Return each line of the listing that has the word "collision" in it.

[Opening DATA section]

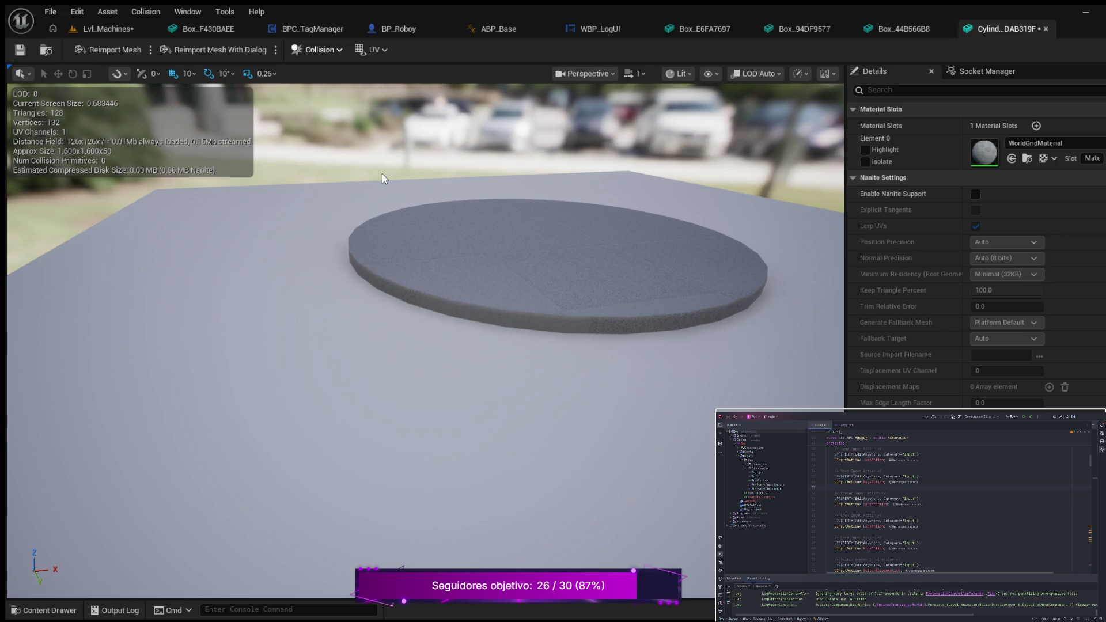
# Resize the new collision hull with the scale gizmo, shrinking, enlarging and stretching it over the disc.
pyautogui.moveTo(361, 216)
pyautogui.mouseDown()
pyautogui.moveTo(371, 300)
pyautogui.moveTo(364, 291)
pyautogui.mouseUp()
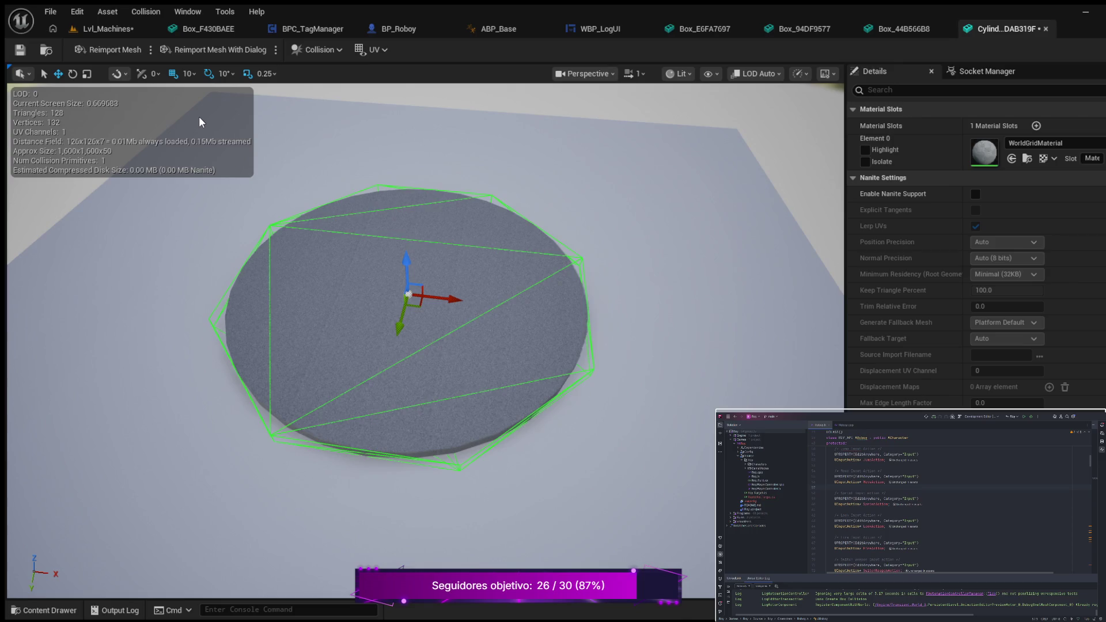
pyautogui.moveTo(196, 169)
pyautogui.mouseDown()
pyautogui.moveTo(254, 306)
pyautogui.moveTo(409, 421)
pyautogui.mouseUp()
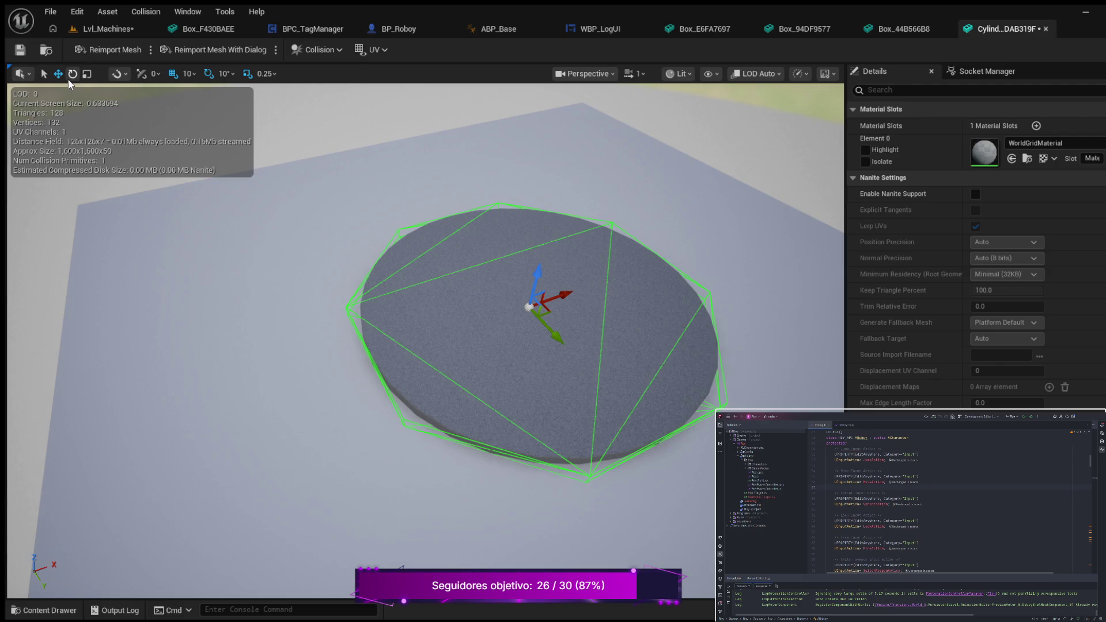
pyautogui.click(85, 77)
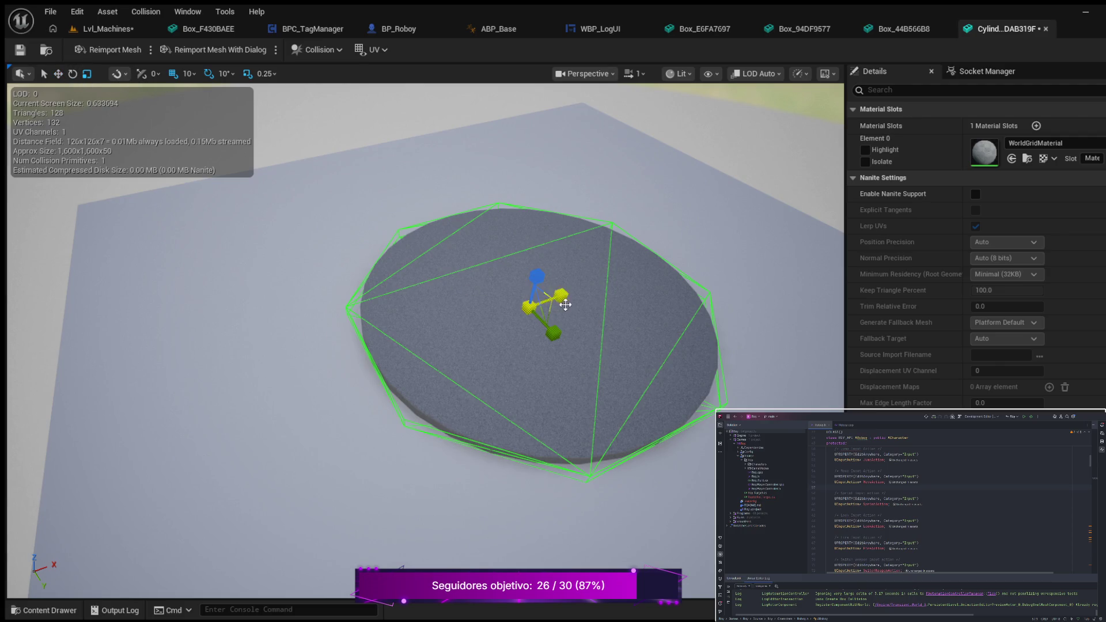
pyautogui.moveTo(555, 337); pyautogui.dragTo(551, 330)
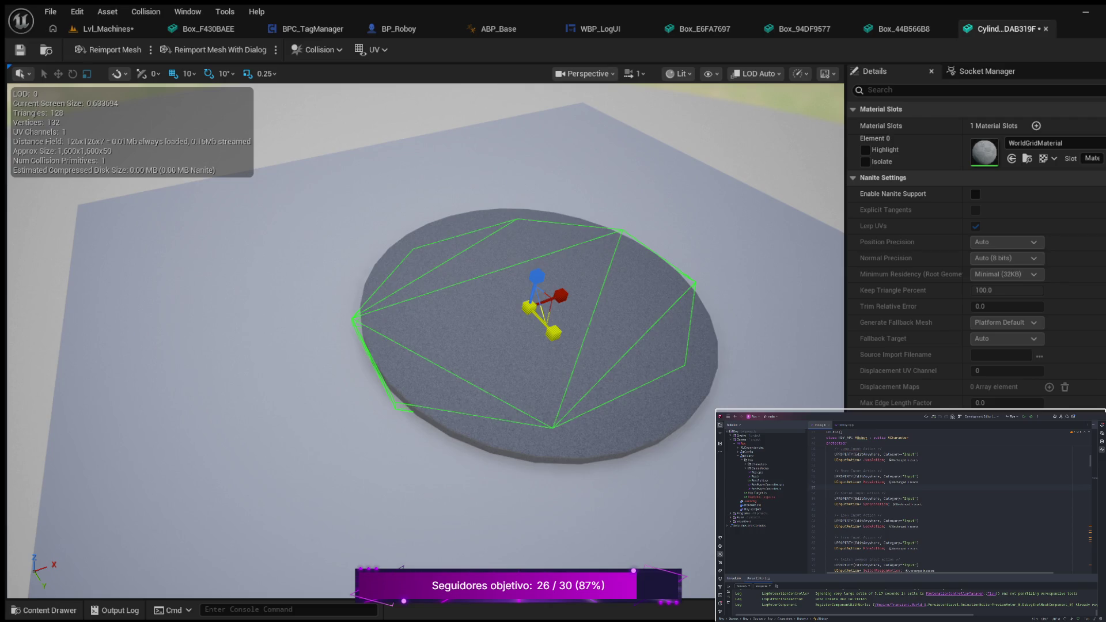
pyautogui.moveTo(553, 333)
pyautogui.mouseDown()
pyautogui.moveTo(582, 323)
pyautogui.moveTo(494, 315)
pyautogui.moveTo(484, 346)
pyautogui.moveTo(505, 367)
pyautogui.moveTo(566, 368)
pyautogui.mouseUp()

[Closing DATA section]
[Opening DATA section]

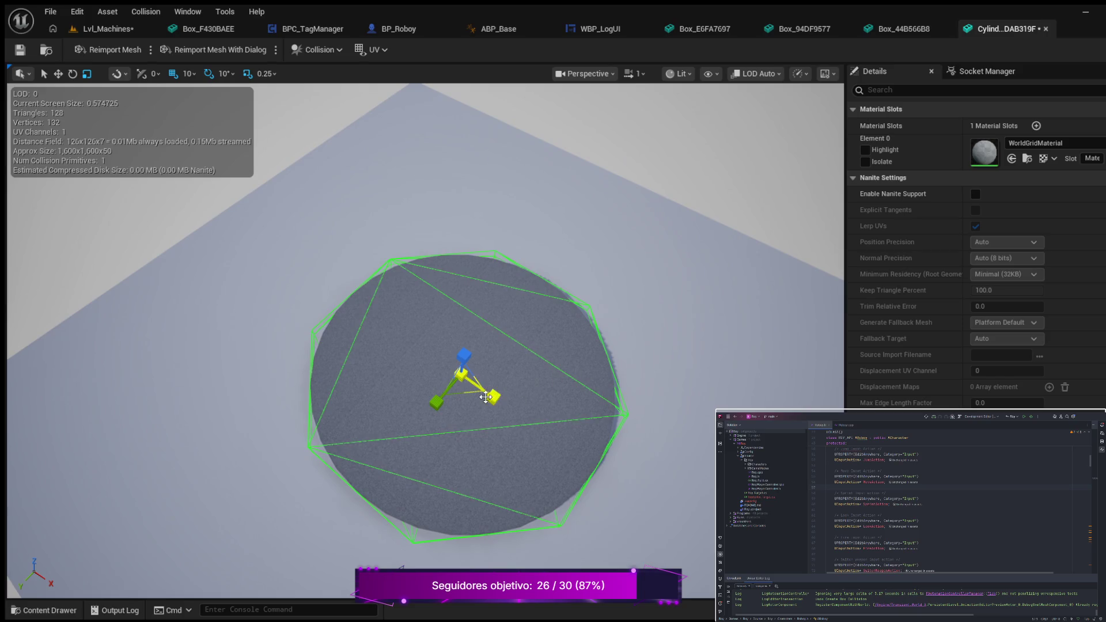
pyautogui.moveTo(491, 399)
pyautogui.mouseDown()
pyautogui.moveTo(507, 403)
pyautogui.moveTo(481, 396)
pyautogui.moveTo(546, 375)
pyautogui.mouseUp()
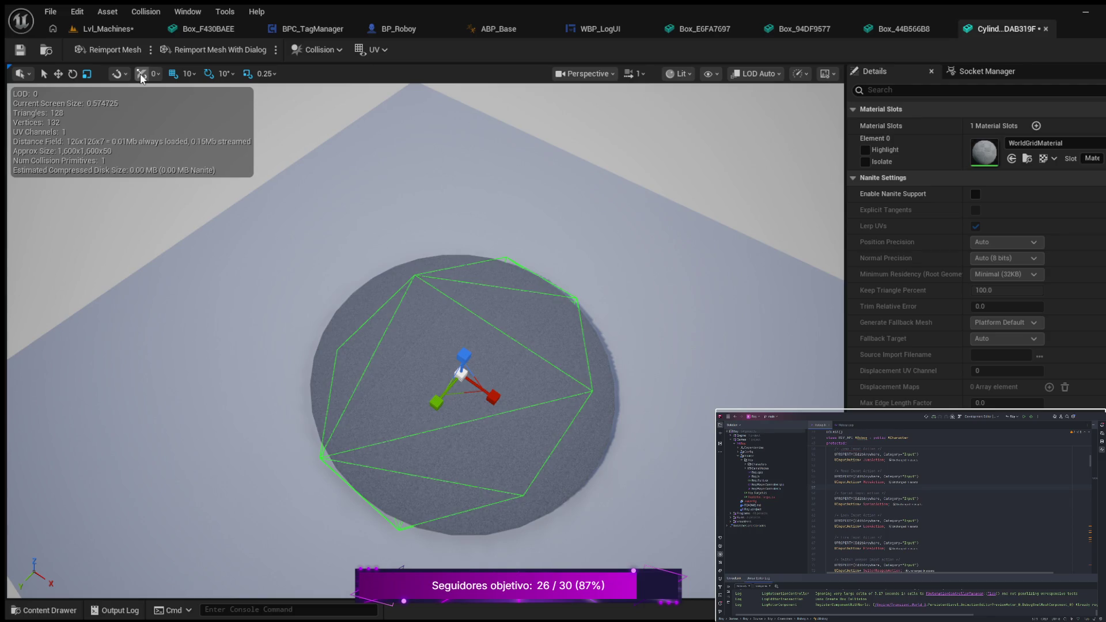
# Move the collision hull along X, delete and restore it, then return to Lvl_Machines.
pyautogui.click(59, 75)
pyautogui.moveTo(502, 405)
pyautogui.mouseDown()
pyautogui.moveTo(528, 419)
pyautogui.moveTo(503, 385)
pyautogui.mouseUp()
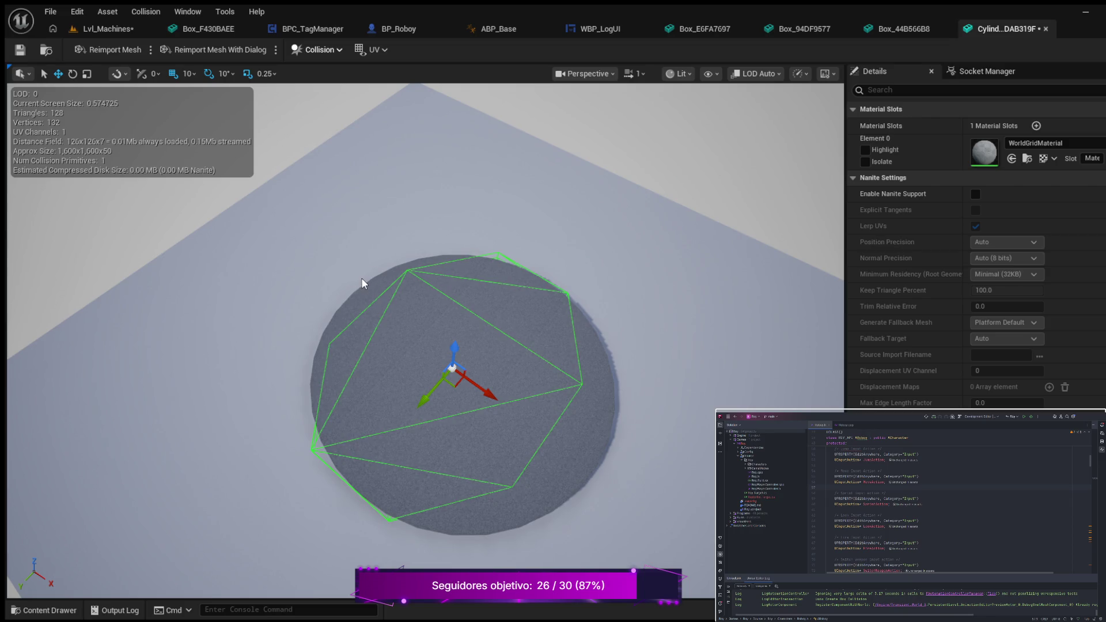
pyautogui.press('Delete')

[Closing DATA section]

■ WRITTEN ANSWER
# Resize the new collision hull with the scale gizmo, shrinking, enlarging and stretching it over the disc.
# Move the collision hull along X, delete and restore it, then return to Lvl_Machines.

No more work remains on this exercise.